KEY POINTS:
An ugly afternoon in Parliament - and, at times, a downright nasty one; an afternoon when the atmosphere was choked with personal attacks, personal insults, charges of blackmail, allegations of dirt-throwing and threats to really dish the dirt.
Even by its own not always exemplary standard, the House looked in particular sorry state as MPs bickered and needled one another through constant interjections and a succession of points of order during a torrid question-time.
It normally takes around an hour-and-a quarter to get through the dozen questions set down by parties for ministers. Yesterday it took close to two hours, with Speaker Margaret Wilson struggling to keep some appearance of order as members went for one another's throats.
The gloves were not just off. They had been left in the dressing-room. Quite why things should have got so rough is hard to explain.
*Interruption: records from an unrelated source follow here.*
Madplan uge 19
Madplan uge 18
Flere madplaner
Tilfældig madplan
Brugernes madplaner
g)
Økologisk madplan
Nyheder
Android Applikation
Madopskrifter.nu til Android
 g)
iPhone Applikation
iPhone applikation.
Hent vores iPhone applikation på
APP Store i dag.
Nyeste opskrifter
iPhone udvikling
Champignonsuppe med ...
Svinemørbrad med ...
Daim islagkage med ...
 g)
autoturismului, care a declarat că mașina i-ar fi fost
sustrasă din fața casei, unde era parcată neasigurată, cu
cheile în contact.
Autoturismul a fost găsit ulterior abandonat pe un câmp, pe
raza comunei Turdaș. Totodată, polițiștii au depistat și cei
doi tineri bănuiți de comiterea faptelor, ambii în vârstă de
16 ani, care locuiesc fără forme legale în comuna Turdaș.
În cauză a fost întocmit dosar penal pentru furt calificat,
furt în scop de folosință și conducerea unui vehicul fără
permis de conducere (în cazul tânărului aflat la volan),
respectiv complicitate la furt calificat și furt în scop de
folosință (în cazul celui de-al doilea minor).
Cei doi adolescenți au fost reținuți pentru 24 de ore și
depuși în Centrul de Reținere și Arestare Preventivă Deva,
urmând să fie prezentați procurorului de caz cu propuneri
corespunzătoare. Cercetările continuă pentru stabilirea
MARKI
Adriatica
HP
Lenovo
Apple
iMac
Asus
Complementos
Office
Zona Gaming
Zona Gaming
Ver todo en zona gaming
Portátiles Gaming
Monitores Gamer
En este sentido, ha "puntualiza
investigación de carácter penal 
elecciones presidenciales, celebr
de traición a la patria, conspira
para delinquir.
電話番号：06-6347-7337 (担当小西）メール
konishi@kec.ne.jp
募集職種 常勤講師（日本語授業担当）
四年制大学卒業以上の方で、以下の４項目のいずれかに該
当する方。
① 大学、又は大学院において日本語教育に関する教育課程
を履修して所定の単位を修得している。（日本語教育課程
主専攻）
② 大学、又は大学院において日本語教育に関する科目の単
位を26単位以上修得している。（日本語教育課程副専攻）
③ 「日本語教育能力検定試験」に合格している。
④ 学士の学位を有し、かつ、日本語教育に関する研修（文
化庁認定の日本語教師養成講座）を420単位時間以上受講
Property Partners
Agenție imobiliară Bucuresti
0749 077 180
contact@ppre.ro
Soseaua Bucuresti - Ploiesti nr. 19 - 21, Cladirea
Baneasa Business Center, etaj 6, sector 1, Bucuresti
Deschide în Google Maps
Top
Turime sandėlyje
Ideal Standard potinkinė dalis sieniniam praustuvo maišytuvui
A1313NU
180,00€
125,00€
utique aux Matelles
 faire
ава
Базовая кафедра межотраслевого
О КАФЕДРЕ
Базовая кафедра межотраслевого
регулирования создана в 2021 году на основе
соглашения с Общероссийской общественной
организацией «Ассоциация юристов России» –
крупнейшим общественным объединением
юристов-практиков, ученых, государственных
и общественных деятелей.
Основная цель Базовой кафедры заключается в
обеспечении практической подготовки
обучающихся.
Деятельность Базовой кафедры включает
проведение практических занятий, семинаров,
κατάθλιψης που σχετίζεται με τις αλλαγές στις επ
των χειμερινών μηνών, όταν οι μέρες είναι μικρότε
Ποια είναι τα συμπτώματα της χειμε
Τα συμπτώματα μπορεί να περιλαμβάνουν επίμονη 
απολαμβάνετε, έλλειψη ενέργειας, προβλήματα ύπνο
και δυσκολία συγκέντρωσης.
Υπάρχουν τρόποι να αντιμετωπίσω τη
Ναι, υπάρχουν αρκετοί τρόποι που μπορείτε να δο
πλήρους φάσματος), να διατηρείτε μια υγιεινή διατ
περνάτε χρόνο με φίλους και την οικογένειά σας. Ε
But the tone was set from the moment the Prime Minister produced some material which she and Labour thought would finally nail John Key.
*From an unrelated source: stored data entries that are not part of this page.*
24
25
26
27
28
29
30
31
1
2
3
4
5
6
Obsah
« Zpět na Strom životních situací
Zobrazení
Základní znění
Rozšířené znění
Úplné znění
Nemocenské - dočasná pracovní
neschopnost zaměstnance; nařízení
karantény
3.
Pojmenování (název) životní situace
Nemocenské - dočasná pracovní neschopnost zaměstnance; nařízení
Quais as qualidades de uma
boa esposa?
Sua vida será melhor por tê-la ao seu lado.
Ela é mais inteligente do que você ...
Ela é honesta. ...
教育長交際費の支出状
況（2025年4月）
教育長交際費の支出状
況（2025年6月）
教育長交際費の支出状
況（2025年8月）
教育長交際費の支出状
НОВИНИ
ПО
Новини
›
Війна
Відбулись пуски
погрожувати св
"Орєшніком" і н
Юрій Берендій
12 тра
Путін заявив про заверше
With National's leader challenging Helen Clark to produce some solid figures on projected profit returns and estimated capital investment in the re-nationalised railway network, the Prime Minister noted Key had been a director of Bankers Trust, the advisers on the 1993 privatisation of the trains and Cook Strait ferries.
"Ask yourself the question: Who benefited from the sale of TranzRail? Mr Key and his mates."
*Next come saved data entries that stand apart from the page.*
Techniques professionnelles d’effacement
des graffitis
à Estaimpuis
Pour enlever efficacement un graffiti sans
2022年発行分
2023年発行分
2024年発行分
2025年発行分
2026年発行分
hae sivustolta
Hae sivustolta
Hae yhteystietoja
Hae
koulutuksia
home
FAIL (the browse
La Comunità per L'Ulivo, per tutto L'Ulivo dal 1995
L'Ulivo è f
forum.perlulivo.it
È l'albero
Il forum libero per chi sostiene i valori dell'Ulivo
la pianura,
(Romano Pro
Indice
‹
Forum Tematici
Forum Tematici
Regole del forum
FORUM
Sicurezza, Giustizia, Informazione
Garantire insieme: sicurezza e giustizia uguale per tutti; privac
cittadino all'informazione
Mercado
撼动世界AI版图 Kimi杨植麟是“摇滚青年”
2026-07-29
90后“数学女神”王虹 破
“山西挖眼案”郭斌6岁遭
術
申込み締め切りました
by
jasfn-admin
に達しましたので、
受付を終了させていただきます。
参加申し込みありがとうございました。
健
But Helen Clark had more. She alleged that Key had made comments in his capacity as National's associate transport spokesman on the 2003 sale of TranzRail to Toll Holdings without declaring he held 30,000 shares in TranzRail. Key looked pensive when confronted with the conflict of interest allegation. He just kept on asking his prepared questions.
However, the mood of triumph on Labour's benches was punctured when Key later told the House he had not had shares in TranzRail at that time. It was the Prime Minister's turn to look pensive.
Key's response to what was a serious allegation had been delayed by NZ First's Ron Mark's refusal to allow him to make a personal explanation. Mark objected simply because National had refused NZ First leave to do the same several weeks ago.
Tit for tat. It summed up the afternoon. But if Clark's gaffe was a low point - and it was revealing in showing the lengths to which Labour is going to find some dirt on Key - there was more to come.
A further argument which began with Mark's leader, Winston Peters, accusing National of "venal, corrupt politics" culminated in Act leader Rodney Hide referring to Peters as a "tired old drunk".
It took a few minutes, but Peters eventually demanded Hide apologise. "If he does not, then I am going to tell the House the truth about him, which I have hitherto kept to myself. He can laugh and giggle. This is his last warning."
But Hide argued he could not apologise. If he did, it would look like he was being blackmailed and Peters had "something on me that was true".
There was more argument and more intervention from the Speaker. But no apology. Peters saved whatever he had to say about Hide for another day.
But the interjections, barracking, needling and insults continued. At one point, Labour's Trevor Mallard described a question from National's Anne Tolley as "just stupid". The stopper had clearly been put on the milk of human kindness.
But most sobering of all was the realisation that all this was a portent of what is yet to come - an ugly, nasty and vicious election campaign.